The Swiss Army Knife Theory: Modularity of the Mind
The Swiss army knife theory states that the mind is divided in modules which are specialized in specific activities and help the brain solve problems in determined areas.
The Swiss army knife theory is a controversial but curious explanation of how the mind works. According to this modular approach, our brain is composed of highly specialized “applications” to solve specific problems in the most effective way. Thus, our mind is a combination of specific areas or tools, just like the Swiss Army knife.
This idea was originally presented in 1992 by anthropologist John Tooby and psychologist Leda Cosmides. It’s worth noting that this perspective, as well as the concept of modularity to explain perceptive and cognitive processes, is highly criticized by neuroscience experts.

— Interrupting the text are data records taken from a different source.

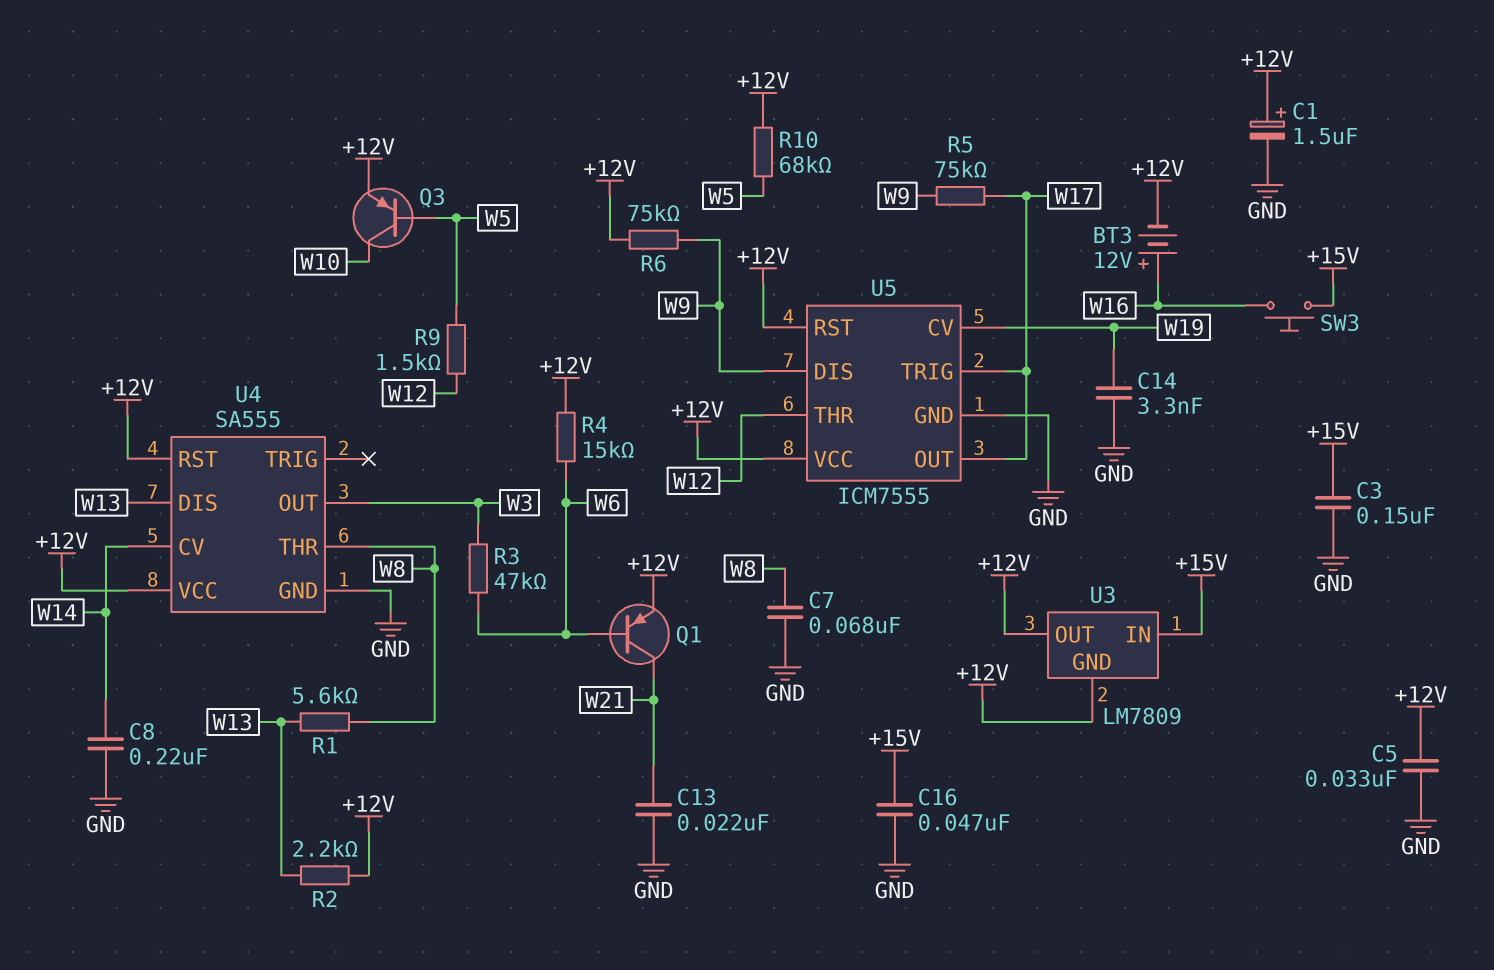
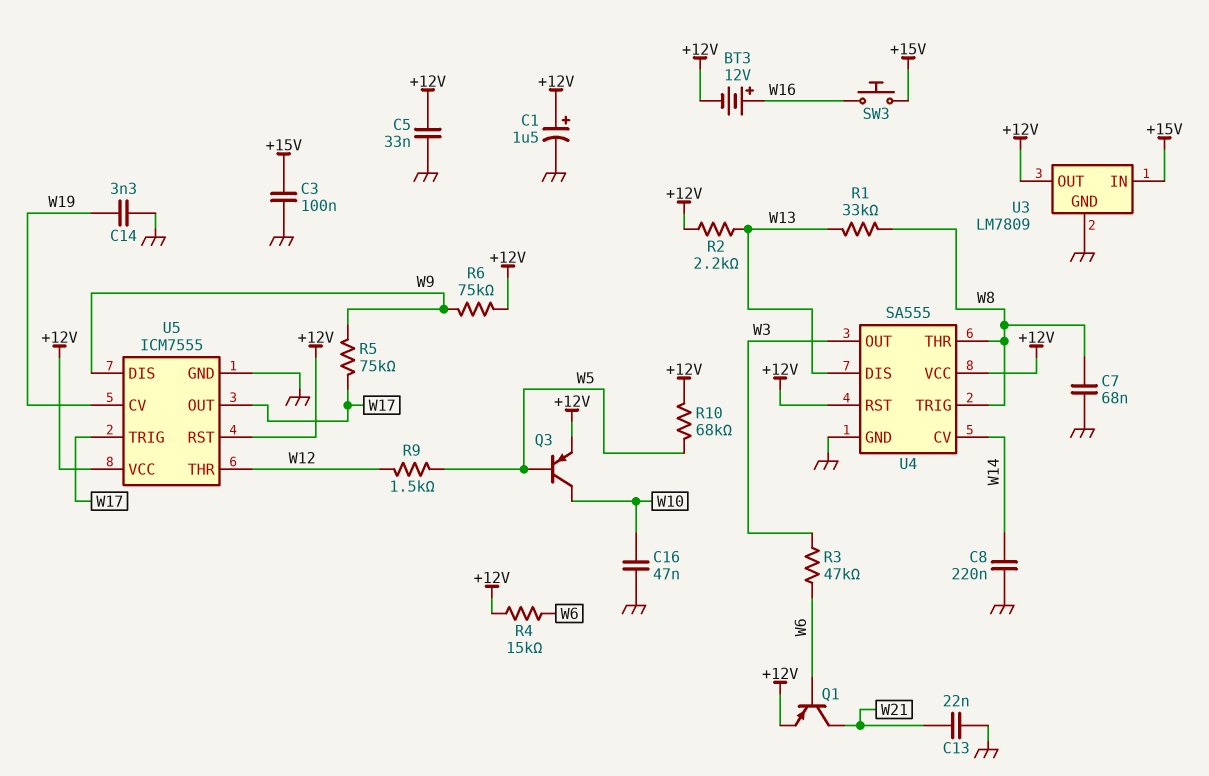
C3: 150nF (+15V, GND) -> 100nF (+15V, GND)
C16: 47nF (+15V, GND) -> 47nF (GND, W10)
R1: 5.6k (W8, W13) -> 33k (W8, W13)
U3 pin GND: +12V -> GND
U4 pin TRIG: none -> W8

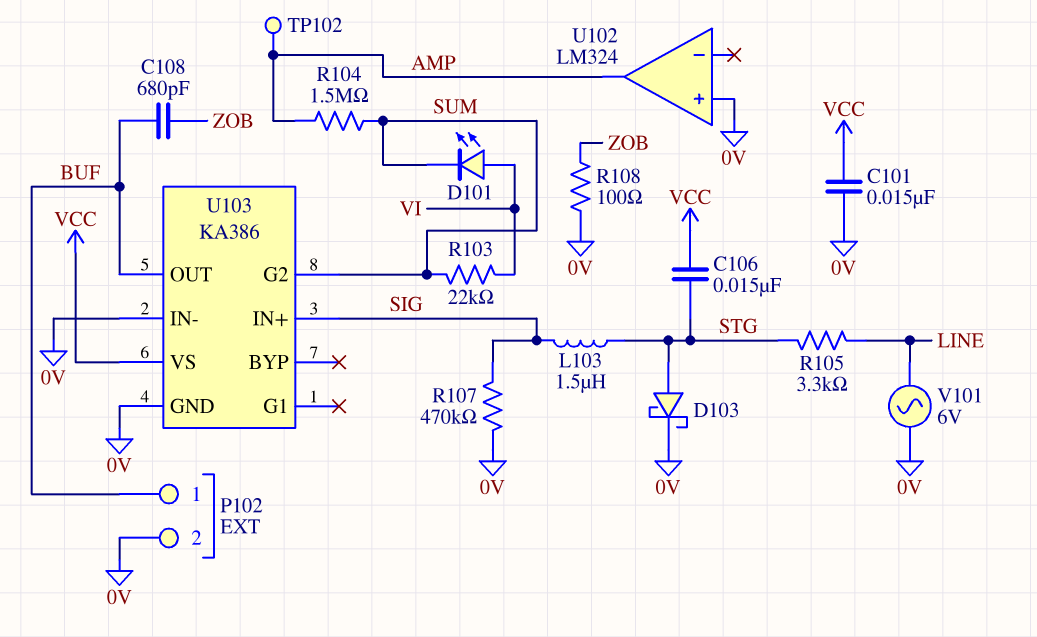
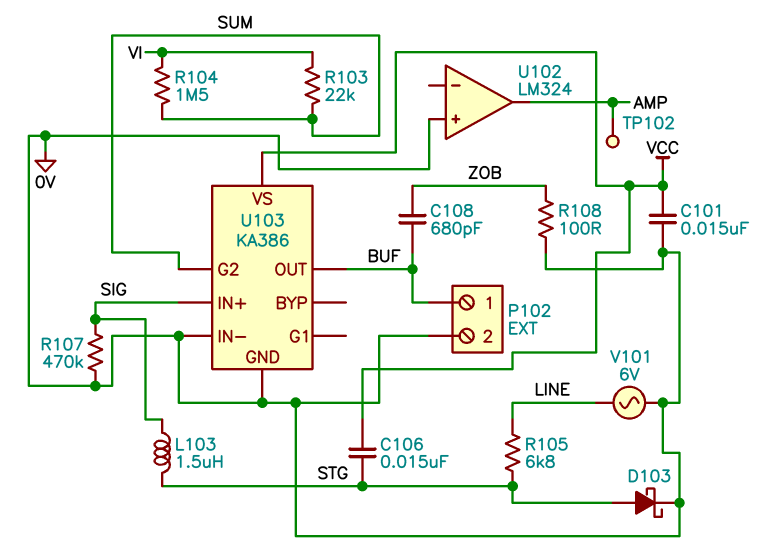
D101: LED (A VI, K SUM) -> none
R104: 1.5M (AMP, SUM) -> 1.5M (SUM, VI)
R105: 3.3k (LINE, STG) -> 6.8k (LINE, STG)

Philosopher Jerry A. Fodor spent his whole life studying the human cognitive structure. He was an expert in linguistics, logic, semiotics, psychology, computer science, and artificial intelligence. One of his most relevant pieces of work was Modularity of Mind, which was published in 1983.
“We’ve got lots to do. In fact, what our cognitive science has done so far is mostly to throw some light on how much dark there is.”
-Jerry A. Fodor-
The Swiss Army knife theory
The Swiss Army knife theory has an aspect all experts can agree on. Dr. Fodor pointed out that the brain, as a physical and observable entity, is becoming easier to study thanks to technological advances. However, there’s a point where the study of the mind enters another more abstract and imprecise level where technology loses its value.

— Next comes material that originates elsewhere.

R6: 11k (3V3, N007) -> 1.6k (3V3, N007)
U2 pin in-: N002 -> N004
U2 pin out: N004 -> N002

This theory, which is half-way between philosophy and psychology, is a particular way of defining and explaining our cognitive processes.
Let’s delve deeper into the principles that define the Swiss Army knife theory.
In 1950, linguist and philosopher Noam Chomsky started defending one of his most renowned theories: that language isn’t a learned behavior but a functional and innate faculty. This premise later inspired Dr. Fodor.
- He was also inspired by Turing’s work on mathematical computer models. Little by little, he created the foundation of his approach that states that the mind is divided into specialized modules.
- He called them “the psychological faculties”. Thus, each process of your mind is divided into different specialized modules, like unique programs on a computer. Thus, there’s a module for sensation and perception, another one for volition, another for memory, and another one for language.
The supporters of the Swiss Army knife theory
Jerry A. Fodor published his theories in his book Modularity of Mind (1983). Later, Doctors Tooby and Cosmides defined the Swiss Army knife theory based on Fodor’s work.
Although this theory is controversial, many scientists still defend it. Nancy Kanwisher, professor and researcher at the MIT Department of Brain and Cognitive Sciences, supports this theory.
One of her most popular TED talks took place in 2014. During this talk, she explained the validity of the Swiss Army knife theory. In fact, she carried out several scientific studies that support the idea. They were published in the Journal of Neuroscience.
Something that Dr. Kanwisher observed through MRIs is that many brain areas don’t communicate with each other. Thus, they work in an isolated manner.
An example is prosopagnosia, which is a condition where the sufferer sees perfectly but isn’t able to recognize people. Thus, they’re able to see their children but are unable to recognize them when they pick them up from school.
This theory states that many specialized areas of the brain work as modules, such as those that process color, shapes, movement, and speech.
Criticism of the modular mind theory
Many people see this as a simplistic approach in which natural selection isn’t ruled out. This perspective states that our behavior is like a program we acquire as time passes. Thus, each process or function develops and specializes independently from the rest.
Studies such as the one published in the PLOS Biology journal point out the risk of accepting the modular theory because the brain isn’t a fragmented entity. It’s much more complicated than that.
In spite of the fact that certain areas of the brain don’t communicate with each other, the brain doesn’t work through different specialized and separate sections. The brain is designed to share information and work as one entity.
We use different concepts, inferences, processes, and inductions. Therefore, we’re much more complicated, fascinating and unpredictable.